Low progesterone can present as irregular or heavy periods, difficulty sleeping, increased anxiety, premenstrual mood changes, luteal phase spotting, and recurrent early miscarriage. Some women notice bloating, breast tenderness, or worsening PMS. These symptoms overlap with other conditions, so hormone testing is needed for confirmation.

How is progesterone different from synthetic progestins?

Bioidentical progesterone is molecularly identical to the progesterone the body produces and binds to its receptor in the same way. Synthetic progestins, such as medroxyprogesterone acetate, have altered molecular structures that can activate different receptor pathways, which may explain differing side effect profiles. The two should not be treated as interchangeable in clinical discussions.

When should progesterone levels be tested?
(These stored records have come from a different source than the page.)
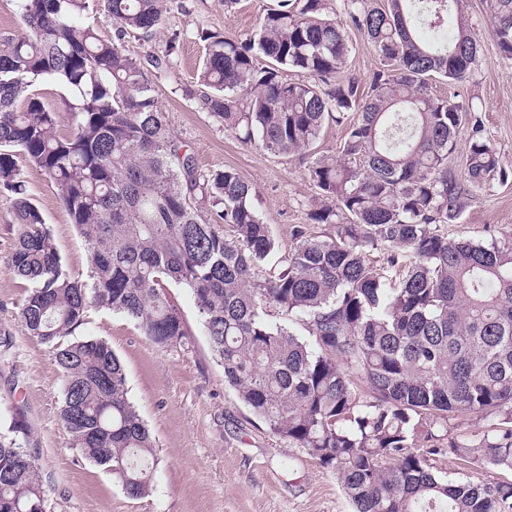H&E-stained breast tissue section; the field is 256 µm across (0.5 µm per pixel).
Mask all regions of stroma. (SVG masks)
Returning <instances> with one entry per match:
<instances>
[{
    "instance_id": "obj_1",
    "label": "stroma",
    "mask_w": 512,
    "mask_h": 512,
    "mask_svg": "<svg viewBox=\"0 0 512 512\" xmlns=\"http://www.w3.org/2000/svg\"><path fill=\"white\" fill-rule=\"evenodd\" d=\"M276 0H166L161 27L152 36L127 35L125 54L141 63L168 58L152 71L154 95L174 134L194 154L203 173L233 168L256 190L254 204L269 224L275 255L257 269L277 271L278 259L294 246L295 227L308 222L315 188L307 163L268 153L226 132L206 111L208 93L197 73L204 57L200 35L220 31L243 41ZM455 18L465 19L481 45L470 77L461 83L437 80L434 94L473 105L484 135L496 150L507 181L494 180L468 200L458 220L441 225L449 238L512 244V59L503 56L492 32L487 0H458ZM351 54L345 75L367 83L379 60L367 38L347 28ZM27 194L50 225L66 268L86 275L89 255L60 203L55 183L24 154L15 157ZM15 239L10 195L0 190V336L10 347L0 353V425L22 416L26 446L37 459L47 491V512H352L334 472L301 448L272 434L224 384L194 299L168 287L188 331L182 344L161 348L134 324L109 310L91 311L82 332L105 340L121 359L128 396L149 426L160 464L154 490L127 498L110 473L77 457L57 415L62 381L45 344L29 335L19 318L23 282L5 264Z\"/></svg>"
}]
</instances>
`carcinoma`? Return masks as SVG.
Masks as SVG:
<instances>
[{
  "label": "carcinoma",
  "instance_id": "obj_1",
  "mask_svg": "<svg viewBox=\"0 0 512 512\" xmlns=\"http://www.w3.org/2000/svg\"><path fill=\"white\" fill-rule=\"evenodd\" d=\"M31 36L0 34V188L14 194L7 265L26 283L20 317L63 375L61 420L81 459L130 499L153 490L155 440L127 396L124 367L99 339H70L91 308L134 322L165 348L187 336L165 290L188 289L224 382L252 414L336 473L354 512H512V481L448 479L430 455L512 471V246L452 240L466 200L507 179L479 121L430 90L465 81L479 44L457 0H278L246 42L202 36L205 109L243 143L309 159L316 188L296 245L271 278L274 250L255 189L228 168L209 175L172 133L141 62L118 41L153 34L164 0H20ZM101 10L108 41L78 23ZM493 33L512 58V0H491ZM380 61L369 85L341 76L344 26ZM269 65L259 68L255 57ZM293 71L299 79L287 80ZM69 93L71 134L39 83ZM349 124L336 156L311 149L329 122ZM465 141L463 173L449 166ZM22 152L58 187L89 253L87 279L64 266L28 198ZM212 201L213 218L197 198ZM382 254L372 264L368 255ZM463 413L497 422L477 440H447ZM18 418L0 431V512H45L39 468Z\"/></svg>",
  "mask_w": 512,
  "mask_h": 512
}]
</instances>
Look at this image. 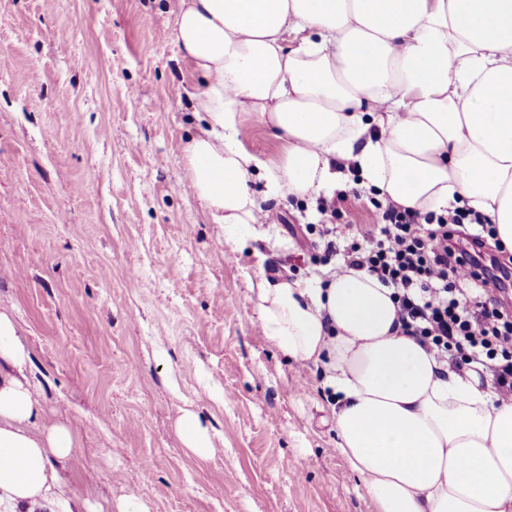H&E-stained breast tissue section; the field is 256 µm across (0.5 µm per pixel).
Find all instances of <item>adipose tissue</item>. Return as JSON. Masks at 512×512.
Segmentation results:
<instances>
[{
	"instance_id": "adipose-tissue-1",
	"label": "adipose tissue",
	"mask_w": 512,
	"mask_h": 512,
	"mask_svg": "<svg viewBox=\"0 0 512 512\" xmlns=\"http://www.w3.org/2000/svg\"><path fill=\"white\" fill-rule=\"evenodd\" d=\"M171 35L206 80L208 127L182 147L190 185L227 237L258 221L254 173L303 198L352 160L402 206L483 213L512 252V0H180ZM252 117L286 143L278 165L240 142ZM255 312L285 354L323 365L337 451L375 512H512V404L404 335L376 277L263 279ZM28 358L0 313V500L98 512L60 488L79 436L43 423Z\"/></svg>"
}]
</instances>
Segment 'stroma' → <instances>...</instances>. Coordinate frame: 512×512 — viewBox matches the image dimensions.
Listing matches in <instances>:
<instances>
[{"instance_id":"stroma-1","label":"stroma","mask_w":512,"mask_h":512,"mask_svg":"<svg viewBox=\"0 0 512 512\" xmlns=\"http://www.w3.org/2000/svg\"><path fill=\"white\" fill-rule=\"evenodd\" d=\"M180 0H0V313L20 329L44 418L80 443L57 466L67 496L102 512H374L337 451L322 366L263 335L252 285L333 265L303 239L314 197L266 195L281 215L228 240L180 153L204 122L203 77L170 37ZM68 110H60V101ZM243 146L273 163L259 120ZM342 223L372 222L356 172ZM207 429L193 456L183 411Z\"/></svg>"}]
</instances>
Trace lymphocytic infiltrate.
<instances>
[{
  "label": "lymphocytic infiltrate",
  "instance_id": "lymphocytic-infiltrate-1",
  "mask_svg": "<svg viewBox=\"0 0 512 512\" xmlns=\"http://www.w3.org/2000/svg\"><path fill=\"white\" fill-rule=\"evenodd\" d=\"M347 200L342 192L319 203L334 219L323 231L326 253H335L337 239L349 241L336 272L375 276L392 289L405 335L455 371L481 365L501 401L511 403L512 308L500 298L499 263L484 261L493 225L469 207L424 213L389 201L376 204L373 229L353 242L340 221ZM467 224L472 232L457 238Z\"/></svg>",
  "mask_w": 512,
  "mask_h": 512
}]
</instances>
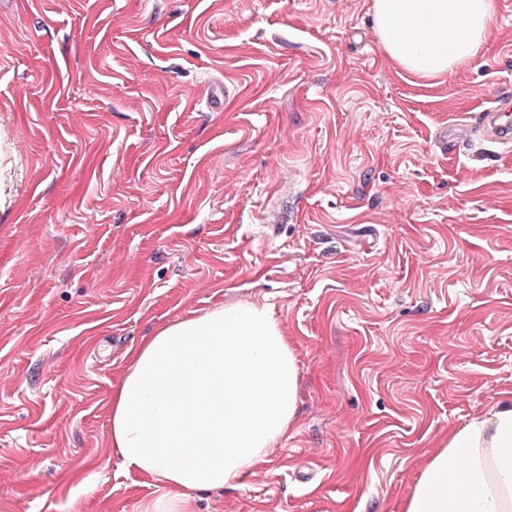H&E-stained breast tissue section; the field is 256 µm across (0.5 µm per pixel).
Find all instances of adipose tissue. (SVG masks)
<instances>
[{"label":"adipose tissue","instance_id":"1","mask_svg":"<svg viewBox=\"0 0 512 512\" xmlns=\"http://www.w3.org/2000/svg\"><path fill=\"white\" fill-rule=\"evenodd\" d=\"M496 0H374L378 40L403 71L450 74L485 45ZM297 359L268 307H217L139 348L110 405L129 469L167 492L147 512H192L188 490L220 491L265 462L296 416ZM403 512H512V400L451 429Z\"/></svg>","mask_w":512,"mask_h":512}]
</instances>
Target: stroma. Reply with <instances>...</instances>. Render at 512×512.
Instances as JSON below:
<instances>
[{
	"mask_svg": "<svg viewBox=\"0 0 512 512\" xmlns=\"http://www.w3.org/2000/svg\"><path fill=\"white\" fill-rule=\"evenodd\" d=\"M374 0H0V512H146L110 401L138 347L269 306L295 422L194 512H403L512 399V150L441 147L512 94V0L437 79ZM229 86L223 106L207 92Z\"/></svg>",
	"mask_w": 512,
	"mask_h": 512,
	"instance_id": "stroma-1",
	"label": "stroma"
}]
</instances>
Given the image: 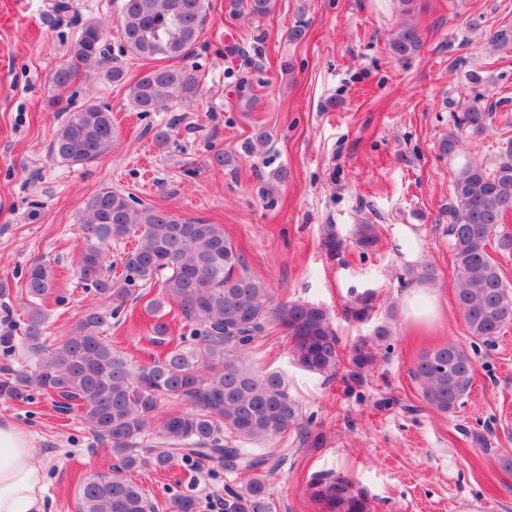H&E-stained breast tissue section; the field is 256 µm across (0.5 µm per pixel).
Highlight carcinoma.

Serum progesterone is most informative when drawn about seven days after ovulation, roughly day 21 of a 28-day cycle. This captures the luteal peak. For women with irregular cycles, tracking ovulation first through basal body temperature or LH testing helps identify the correct testing window. The DUTCH test offers a broader metabolite picture.

Can men benefit from understanding progesterone?

Men produce small amounts of progesterone in the adrenal glands and testes. It serves as a precursor to testosterone and cortisol and may modulate GABA activity. However, clinical research on progesterone supplementation in men is limited, and this page focuses primarily on its role in female physiology and health.